■ Problem to solve:
Reproduce the entries shown below only from the line with "right elbow: (252, 1032, -14)" down to the line with "right elbow: (581, 799, -6)", keeping both end lines and copying each one exactly.

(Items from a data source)
=======
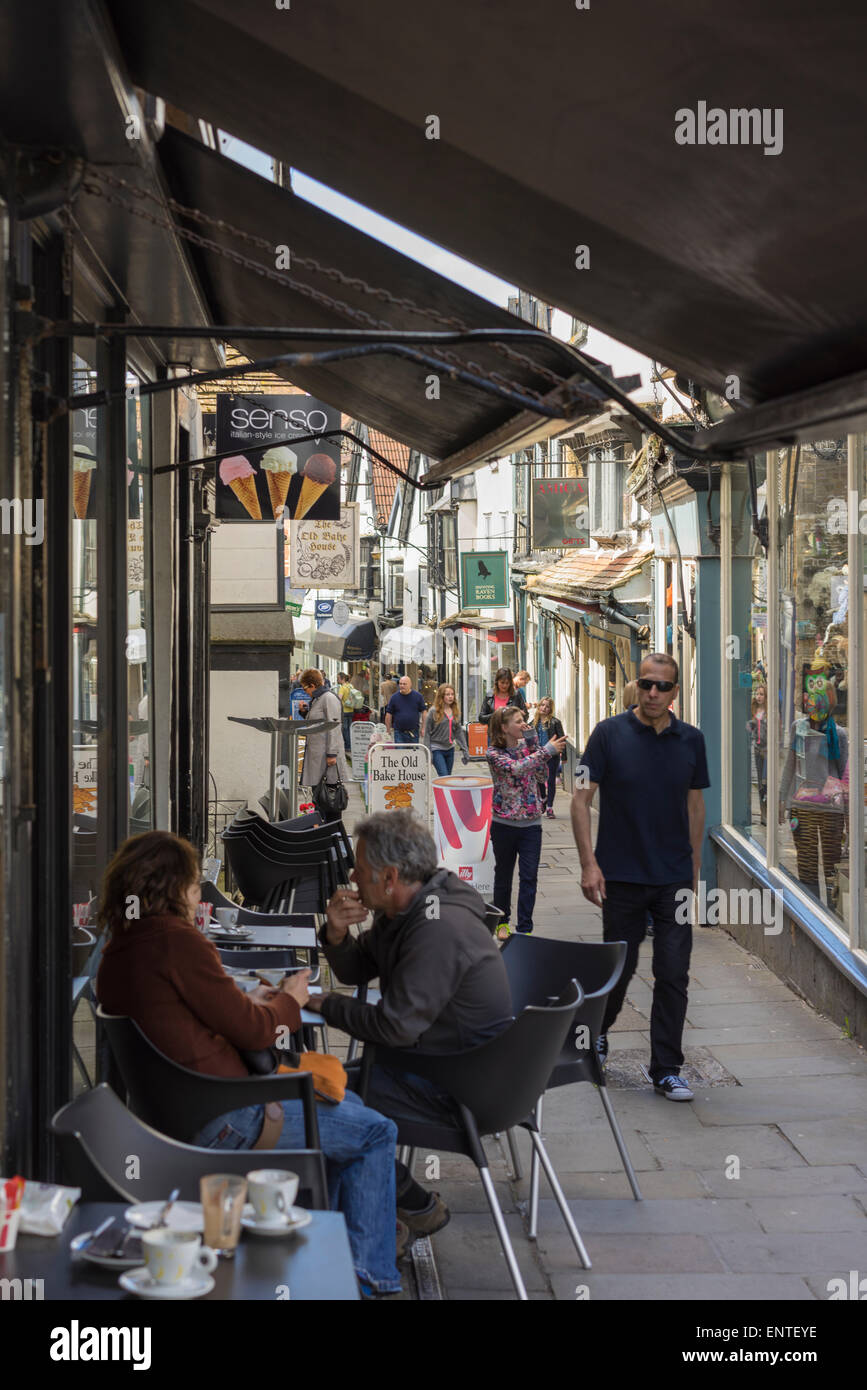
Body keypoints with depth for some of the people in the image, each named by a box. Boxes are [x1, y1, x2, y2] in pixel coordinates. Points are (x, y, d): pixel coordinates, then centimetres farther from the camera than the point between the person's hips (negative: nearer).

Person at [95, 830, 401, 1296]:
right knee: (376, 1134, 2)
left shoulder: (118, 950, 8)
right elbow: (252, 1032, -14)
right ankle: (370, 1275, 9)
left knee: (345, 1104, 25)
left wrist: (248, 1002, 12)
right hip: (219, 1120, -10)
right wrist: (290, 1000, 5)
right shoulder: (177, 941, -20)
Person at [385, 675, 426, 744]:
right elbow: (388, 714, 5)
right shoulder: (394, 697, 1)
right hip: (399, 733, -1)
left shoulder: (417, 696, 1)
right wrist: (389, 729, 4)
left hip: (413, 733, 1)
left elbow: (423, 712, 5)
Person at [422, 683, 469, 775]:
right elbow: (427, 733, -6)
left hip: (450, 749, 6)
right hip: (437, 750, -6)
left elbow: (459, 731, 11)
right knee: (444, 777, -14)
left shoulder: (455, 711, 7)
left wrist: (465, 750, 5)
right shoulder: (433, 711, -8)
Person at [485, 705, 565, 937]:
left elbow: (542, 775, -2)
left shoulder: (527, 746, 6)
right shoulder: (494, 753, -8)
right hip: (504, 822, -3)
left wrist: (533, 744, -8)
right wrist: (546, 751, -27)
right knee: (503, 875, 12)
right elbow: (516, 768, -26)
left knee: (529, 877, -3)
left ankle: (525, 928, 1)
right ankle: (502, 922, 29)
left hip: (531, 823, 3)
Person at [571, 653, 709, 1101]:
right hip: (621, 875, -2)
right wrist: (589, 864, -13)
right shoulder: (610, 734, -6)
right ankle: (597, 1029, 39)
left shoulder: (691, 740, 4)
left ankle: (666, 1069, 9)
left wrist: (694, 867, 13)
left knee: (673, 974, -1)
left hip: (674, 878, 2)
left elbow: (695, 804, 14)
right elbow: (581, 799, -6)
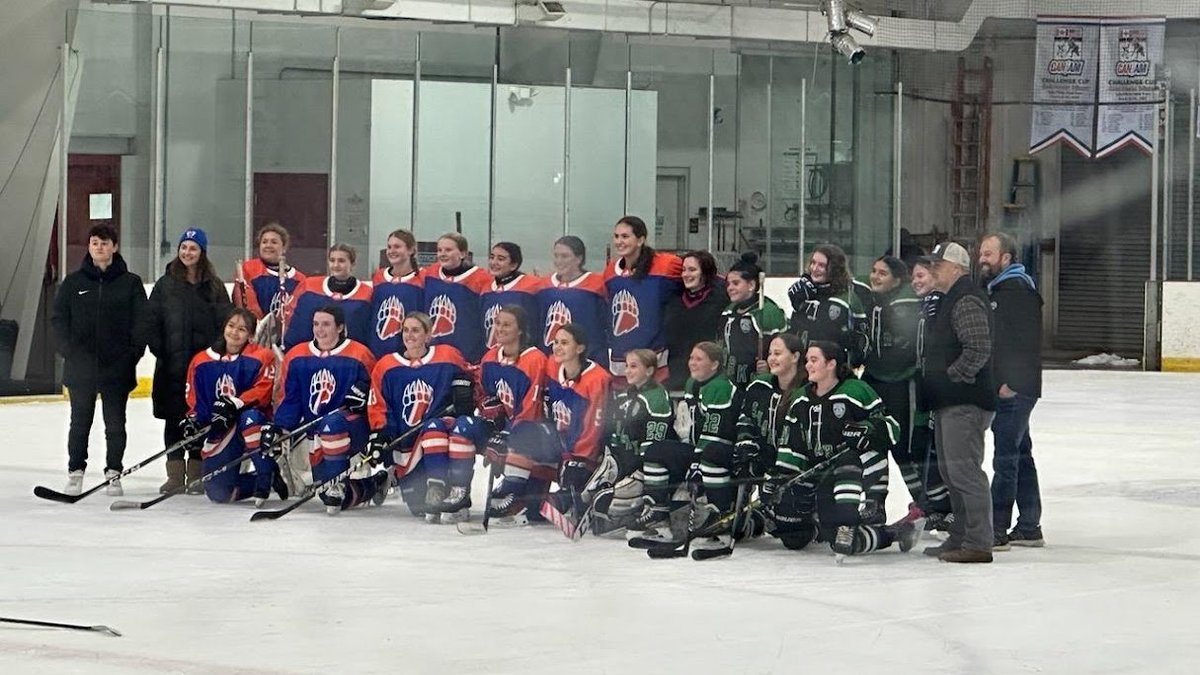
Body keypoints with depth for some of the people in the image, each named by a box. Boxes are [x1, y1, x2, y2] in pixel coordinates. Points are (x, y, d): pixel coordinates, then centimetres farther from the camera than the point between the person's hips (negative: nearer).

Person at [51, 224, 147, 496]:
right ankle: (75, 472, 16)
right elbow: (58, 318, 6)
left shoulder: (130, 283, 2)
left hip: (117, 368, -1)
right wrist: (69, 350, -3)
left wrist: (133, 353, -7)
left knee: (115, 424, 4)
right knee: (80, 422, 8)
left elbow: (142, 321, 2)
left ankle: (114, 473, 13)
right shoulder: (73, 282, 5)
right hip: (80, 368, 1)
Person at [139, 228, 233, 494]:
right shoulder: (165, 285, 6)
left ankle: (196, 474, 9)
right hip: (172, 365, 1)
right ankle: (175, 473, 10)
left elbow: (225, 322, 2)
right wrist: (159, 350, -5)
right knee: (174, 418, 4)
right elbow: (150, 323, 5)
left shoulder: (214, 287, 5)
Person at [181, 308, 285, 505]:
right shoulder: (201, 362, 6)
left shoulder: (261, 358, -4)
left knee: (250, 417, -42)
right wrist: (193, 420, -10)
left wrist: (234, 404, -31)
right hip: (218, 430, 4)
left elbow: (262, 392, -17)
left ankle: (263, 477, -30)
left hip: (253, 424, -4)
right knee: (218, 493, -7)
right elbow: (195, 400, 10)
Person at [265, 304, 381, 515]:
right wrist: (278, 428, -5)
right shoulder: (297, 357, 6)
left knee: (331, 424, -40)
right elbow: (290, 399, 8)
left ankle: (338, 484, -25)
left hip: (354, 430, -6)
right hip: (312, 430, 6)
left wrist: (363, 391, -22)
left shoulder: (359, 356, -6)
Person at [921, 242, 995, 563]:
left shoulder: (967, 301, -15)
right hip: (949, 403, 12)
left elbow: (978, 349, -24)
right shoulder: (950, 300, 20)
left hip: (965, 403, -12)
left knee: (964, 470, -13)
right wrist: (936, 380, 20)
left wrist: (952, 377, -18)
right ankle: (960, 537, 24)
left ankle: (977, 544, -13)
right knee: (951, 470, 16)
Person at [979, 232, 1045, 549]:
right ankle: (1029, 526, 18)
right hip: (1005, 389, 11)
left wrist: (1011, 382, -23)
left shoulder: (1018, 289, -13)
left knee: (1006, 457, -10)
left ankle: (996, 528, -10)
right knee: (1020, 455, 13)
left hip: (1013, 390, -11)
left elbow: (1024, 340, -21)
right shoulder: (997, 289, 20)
=======
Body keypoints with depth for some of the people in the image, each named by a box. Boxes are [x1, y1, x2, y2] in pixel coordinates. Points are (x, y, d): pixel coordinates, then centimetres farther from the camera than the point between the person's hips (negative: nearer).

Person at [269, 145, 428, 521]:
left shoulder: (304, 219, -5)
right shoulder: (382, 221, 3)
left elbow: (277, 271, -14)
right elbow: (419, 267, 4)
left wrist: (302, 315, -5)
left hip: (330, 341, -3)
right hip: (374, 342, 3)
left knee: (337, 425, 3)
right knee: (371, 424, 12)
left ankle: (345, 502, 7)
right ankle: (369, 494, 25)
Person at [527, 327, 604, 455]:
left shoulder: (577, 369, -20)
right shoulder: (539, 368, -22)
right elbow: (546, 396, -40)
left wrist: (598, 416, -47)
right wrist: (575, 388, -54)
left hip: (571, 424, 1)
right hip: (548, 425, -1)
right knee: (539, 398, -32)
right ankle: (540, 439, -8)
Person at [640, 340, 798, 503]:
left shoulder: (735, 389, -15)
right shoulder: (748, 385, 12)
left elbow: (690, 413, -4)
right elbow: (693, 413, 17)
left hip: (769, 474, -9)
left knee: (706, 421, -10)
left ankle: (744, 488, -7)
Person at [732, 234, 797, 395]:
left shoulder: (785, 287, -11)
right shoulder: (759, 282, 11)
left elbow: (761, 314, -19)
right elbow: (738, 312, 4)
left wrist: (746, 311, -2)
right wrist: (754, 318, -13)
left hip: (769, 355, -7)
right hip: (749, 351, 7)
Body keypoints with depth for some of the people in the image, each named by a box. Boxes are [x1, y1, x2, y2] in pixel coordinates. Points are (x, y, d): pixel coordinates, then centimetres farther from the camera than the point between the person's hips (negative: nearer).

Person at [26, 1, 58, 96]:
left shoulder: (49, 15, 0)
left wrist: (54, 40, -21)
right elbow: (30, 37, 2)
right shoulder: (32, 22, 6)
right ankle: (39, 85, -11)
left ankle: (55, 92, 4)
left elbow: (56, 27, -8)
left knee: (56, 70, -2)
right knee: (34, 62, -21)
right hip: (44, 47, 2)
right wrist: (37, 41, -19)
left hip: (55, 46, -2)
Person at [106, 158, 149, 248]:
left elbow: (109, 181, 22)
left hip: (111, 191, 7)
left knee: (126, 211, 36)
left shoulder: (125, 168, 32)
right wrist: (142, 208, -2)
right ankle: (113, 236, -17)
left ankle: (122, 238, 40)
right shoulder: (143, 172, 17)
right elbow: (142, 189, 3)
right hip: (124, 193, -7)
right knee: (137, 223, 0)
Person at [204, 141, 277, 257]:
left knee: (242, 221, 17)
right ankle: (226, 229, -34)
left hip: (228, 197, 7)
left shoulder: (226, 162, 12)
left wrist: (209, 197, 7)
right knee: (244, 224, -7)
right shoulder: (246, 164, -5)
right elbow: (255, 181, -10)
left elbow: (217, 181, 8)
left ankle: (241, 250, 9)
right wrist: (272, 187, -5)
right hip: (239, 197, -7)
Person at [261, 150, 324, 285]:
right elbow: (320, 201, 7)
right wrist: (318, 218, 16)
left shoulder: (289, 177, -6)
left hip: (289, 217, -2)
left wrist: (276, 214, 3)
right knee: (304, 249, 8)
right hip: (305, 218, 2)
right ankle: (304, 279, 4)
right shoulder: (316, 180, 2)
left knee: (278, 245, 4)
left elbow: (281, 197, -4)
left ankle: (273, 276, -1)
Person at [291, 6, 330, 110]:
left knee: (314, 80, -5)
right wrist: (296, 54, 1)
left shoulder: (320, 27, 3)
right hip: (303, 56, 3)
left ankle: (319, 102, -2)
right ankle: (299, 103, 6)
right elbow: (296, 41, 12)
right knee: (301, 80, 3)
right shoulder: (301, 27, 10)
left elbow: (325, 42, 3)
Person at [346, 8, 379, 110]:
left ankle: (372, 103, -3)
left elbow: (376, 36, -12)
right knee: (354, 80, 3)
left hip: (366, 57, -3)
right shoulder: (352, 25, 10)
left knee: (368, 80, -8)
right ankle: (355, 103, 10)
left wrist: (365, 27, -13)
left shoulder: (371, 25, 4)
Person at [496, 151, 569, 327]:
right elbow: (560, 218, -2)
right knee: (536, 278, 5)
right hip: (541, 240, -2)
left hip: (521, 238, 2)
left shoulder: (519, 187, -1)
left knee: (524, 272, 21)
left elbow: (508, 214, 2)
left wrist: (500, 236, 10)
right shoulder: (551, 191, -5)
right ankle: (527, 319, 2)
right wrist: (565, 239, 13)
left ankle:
=======
■ Result below:
right elbow: (252, 1032, -14)
right ankle: (370, 1275, 9)
left knee: (345, 1104, 25)
left wrist: (248, 1002, 12)
right hip: (219, 1120, -10)
right wrist: (290, 1000, 5)
right shoulder: (177, 941, -20)
Person at [385, 675, 426, 744]:
right elbow: (388, 714, 5)
right shoulder: (394, 697, 1)
right hip: (399, 733, -1)
left shoulder: (417, 696, 1)
right wrist: (389, 729, 4)
left hip: (413, 733, 1)
left elbow: (423, 712, 5)
Person at [422, 683, 469, 775]:
right elbow: (427, 733, -6)
left hip: (450, 749, 6)
right hip: (437, 750, -6)
left elbow: (459, 731, 11)
right knee: (444, 777, -14)
left shoulder: (455, 711, 7)
left wrist: (465, 750, 5)
right shoulder: (433, 711, -8)
Person at [485, 705, 565, 937]:
left elbow: (542, 775, -2)
left shoulder: (527, 746, 6)
right shoulder: (494, 753, -8)
right hip: (504, 822, -3)
left wrist: (533, 744, -8)
right wrist: (546, 751, -27)
right knee: (503, 875, 12)
right elbow: (516, 768, -26)
left knee: (529, 877, -3)
left ankle: (525, 928, 1)
right ankle: (502, 922, 29)
left hip: (531, 823, 3)
Person at [571, 653, 709, 1101]:
right hip: (621, 875, -2)
right wrist: (589, 864, -13)
right shoulder: (610, 734, -6)
right ankle: (597, 1029, 39)
left shoulder: (691, 740, 4)
left ankle: (666, 1069, 9)
left wrist: (694, 867, 13)
left knee: (673, 974, -1)
left hip: (674, 878, 2)
left elbow: (695, 804, 14)
right elbow: (581, 799, -6)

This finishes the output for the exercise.